» **WHAT THE TASK ASKS**
Please reproduce the entries below line for line, beginning with the very first line and stopping after the line that contains "at OWC we build".

━━ DATA FOR REVIEW ━━

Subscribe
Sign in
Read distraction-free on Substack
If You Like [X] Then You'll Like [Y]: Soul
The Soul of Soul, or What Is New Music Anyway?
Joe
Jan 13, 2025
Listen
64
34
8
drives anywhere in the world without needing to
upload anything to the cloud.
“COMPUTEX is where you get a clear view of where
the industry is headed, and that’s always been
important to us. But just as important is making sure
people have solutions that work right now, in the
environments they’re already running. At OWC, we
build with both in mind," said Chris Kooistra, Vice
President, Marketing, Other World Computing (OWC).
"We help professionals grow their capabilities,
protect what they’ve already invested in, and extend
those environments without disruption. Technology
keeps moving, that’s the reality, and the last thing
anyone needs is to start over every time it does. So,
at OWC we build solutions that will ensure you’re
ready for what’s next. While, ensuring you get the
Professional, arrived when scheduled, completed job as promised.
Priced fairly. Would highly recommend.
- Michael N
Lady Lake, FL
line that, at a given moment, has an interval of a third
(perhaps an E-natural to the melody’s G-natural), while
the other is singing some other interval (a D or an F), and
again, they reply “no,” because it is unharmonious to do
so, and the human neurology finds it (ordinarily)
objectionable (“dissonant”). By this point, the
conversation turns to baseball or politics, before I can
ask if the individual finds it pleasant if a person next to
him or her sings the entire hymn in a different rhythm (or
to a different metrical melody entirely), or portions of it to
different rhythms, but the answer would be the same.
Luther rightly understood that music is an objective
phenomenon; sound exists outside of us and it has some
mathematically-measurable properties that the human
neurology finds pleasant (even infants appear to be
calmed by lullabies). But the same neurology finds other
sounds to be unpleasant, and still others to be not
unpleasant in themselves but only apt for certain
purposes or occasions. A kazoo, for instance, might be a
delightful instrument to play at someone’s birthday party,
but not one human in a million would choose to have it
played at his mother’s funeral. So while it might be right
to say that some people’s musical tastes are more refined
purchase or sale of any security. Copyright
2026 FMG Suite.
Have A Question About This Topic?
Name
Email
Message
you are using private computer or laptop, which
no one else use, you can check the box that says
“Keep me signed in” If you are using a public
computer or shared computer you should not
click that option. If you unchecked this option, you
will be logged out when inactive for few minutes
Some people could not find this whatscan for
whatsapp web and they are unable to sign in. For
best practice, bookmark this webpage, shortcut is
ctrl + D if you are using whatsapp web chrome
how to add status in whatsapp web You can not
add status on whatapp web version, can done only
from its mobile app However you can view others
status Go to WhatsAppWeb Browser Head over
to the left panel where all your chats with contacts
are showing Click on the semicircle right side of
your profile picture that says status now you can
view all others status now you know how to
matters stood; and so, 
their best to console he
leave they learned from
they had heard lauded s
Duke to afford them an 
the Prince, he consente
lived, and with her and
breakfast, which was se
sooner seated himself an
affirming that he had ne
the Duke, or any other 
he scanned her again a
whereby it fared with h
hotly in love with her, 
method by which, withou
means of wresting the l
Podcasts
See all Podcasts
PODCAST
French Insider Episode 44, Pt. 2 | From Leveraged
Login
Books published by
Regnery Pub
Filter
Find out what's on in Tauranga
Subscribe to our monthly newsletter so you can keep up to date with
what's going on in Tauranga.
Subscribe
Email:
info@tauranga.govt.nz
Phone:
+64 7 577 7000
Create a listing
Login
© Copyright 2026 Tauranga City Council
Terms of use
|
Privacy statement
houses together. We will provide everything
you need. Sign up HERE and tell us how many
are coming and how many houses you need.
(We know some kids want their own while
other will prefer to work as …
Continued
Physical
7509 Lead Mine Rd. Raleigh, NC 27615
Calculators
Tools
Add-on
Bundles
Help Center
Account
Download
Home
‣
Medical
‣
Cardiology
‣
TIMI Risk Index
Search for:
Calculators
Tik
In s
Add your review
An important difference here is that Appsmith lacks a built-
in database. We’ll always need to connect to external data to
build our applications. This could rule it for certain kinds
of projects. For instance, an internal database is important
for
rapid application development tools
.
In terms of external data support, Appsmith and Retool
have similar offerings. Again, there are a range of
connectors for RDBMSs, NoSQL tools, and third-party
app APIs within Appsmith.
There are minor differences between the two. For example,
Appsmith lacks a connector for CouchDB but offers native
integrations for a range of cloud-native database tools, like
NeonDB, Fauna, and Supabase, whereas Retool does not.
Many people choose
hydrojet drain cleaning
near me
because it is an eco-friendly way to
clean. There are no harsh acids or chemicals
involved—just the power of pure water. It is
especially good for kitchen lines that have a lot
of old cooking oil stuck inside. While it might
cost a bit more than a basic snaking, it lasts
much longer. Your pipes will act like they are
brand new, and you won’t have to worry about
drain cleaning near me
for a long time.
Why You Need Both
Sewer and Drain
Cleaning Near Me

━━━

» **YOUR RESPONSE**
Subscribe
Sign in
Read distraction-free on Substack
If You Like [X] Then You'll Like [Y]: Soul
The Soul of Soul, or What Is New Music Anyway?
Joe
Jan 13, 2025
Listen
64
34
8
drives anywhere in the world without needing to
upload anything to the cloud.
“COMPUTEX is where you get a clear view of where
the industry is headed, and that’s always been
important to us. But just as important is making sure
people have solutions that work right now, in the
environments they’re already running. At OWC, we
build with both in mind," said Chris Kooistra, Vice
President, Marketing, Other World Computing (OWC).
"We help professionals grow their capabilities,
protect what they’ve already invested in, and extend
those environments without disruption. Technology
keeps moving, that’s the reality, and the last thing
anyone needs is to start over every time it does. So,
at OWC we build solutions that will ensure you’re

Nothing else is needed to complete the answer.